Artyści z Rynku Głównego zniknęli jakiś czas temu. Dostali za to pozwolenie na publiczne występy na Plantach, Bulwarach Wiślanych, Placu Szczepańskim oraz drogach doprowadzających do Rynku. Większość muzyków zrezygnowała jednak z grania, bo jak podkreślają, chcieli swoje melodie pokazywać mieszkańcom i turystom. A tych na Rynku i na Drodze Królewskiej jest najwięcej. Artyści postulowali do urzędników, by przywrócić im możliwość grania koło Sukiennic. Obiecywali, że dostosują się do różnych wytycznych - na przykład przerw w występach artystycznych w ciągu dnia lub niezakłócaniu muzycznym hejnału.
W tej sprawie w Urzędzie Miasta odbyło się specjalne spotkanie. Uczestniczyli w nim przedstawiciele wydziału kultury i artyści uliczni. Urzędnicy chcą wypracować wspólny kompromis.
Zaproponujemy powrót na Rynek ale na określonych warunkach. Chcemy żeby dostępne były trzy lokalizacje: w okolicach kościoła Świętego Wojciecha, ulicy świętego Jana i po stronie Ratusza. Artyści będą musieli się dogadać w jakich godzinach chcą występować i trzeba ustalić harmonogram.
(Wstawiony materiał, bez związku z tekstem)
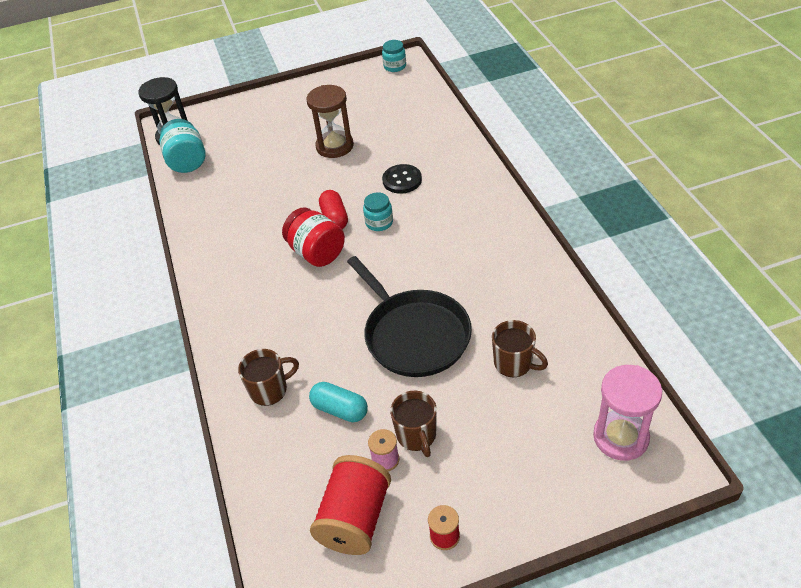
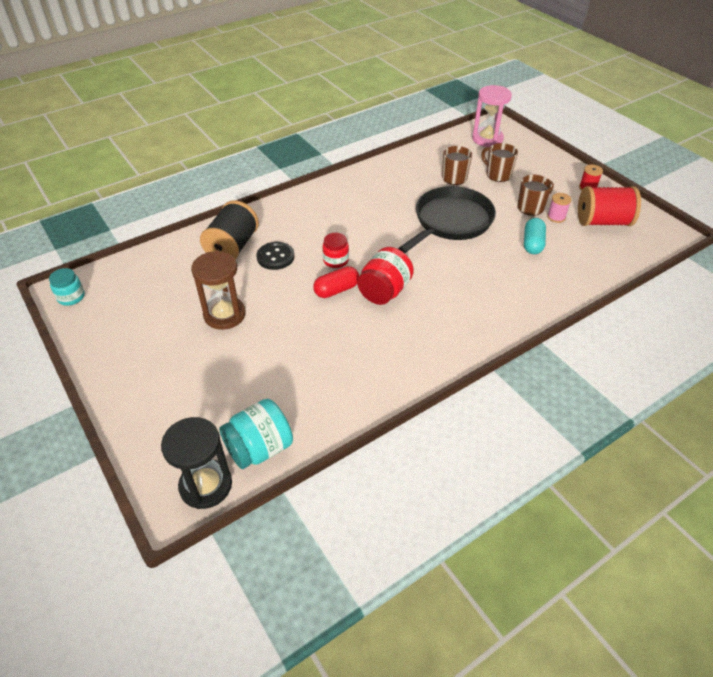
camera: 110 degrees left, 0 degrees up
brown mug [238,349,299,406] -> brown mug moved to [481,143,518,182]
turquoise jar [363,192,393,231] -> red jar [322,233,349,268]
none -> black spool [200,200,259,260]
W tamtym roku występy nie były możliwe, bo chcieliśmy zredukować imprezy na Rynku. Dużo imprez przenieśliśmy w inne miejsca a artystom proponujemy kompromis - mówi Magdalena Doksa-Twerberg z wydziału kultury.
Urzędnicy negocjują z artystami warunki występów. Na pewno nie będzie możliwe występowanie z nagłośnieniem. Zbierze się komisja, która jak co roku ustali kto i w jakiej formie może występować na Rynku Głównym. To spotkanie miało też rozjaśnić urzędnikom sytuacje i dać możliwość komentarza ze strony artystów ulicznych.
Tylko w 2018 roku, gdy jeszcze można było wydawać pozwolenia na występy artystów ulicznych, urząd przydzielił ich ponad 160. Jak twierdzą artyści - występy uliczne to ich praca, ale też pasja. Promują w ten sposób Kraków i sztukę. Dużo ludzi wraca do miasta żeby podziwiać ich występy.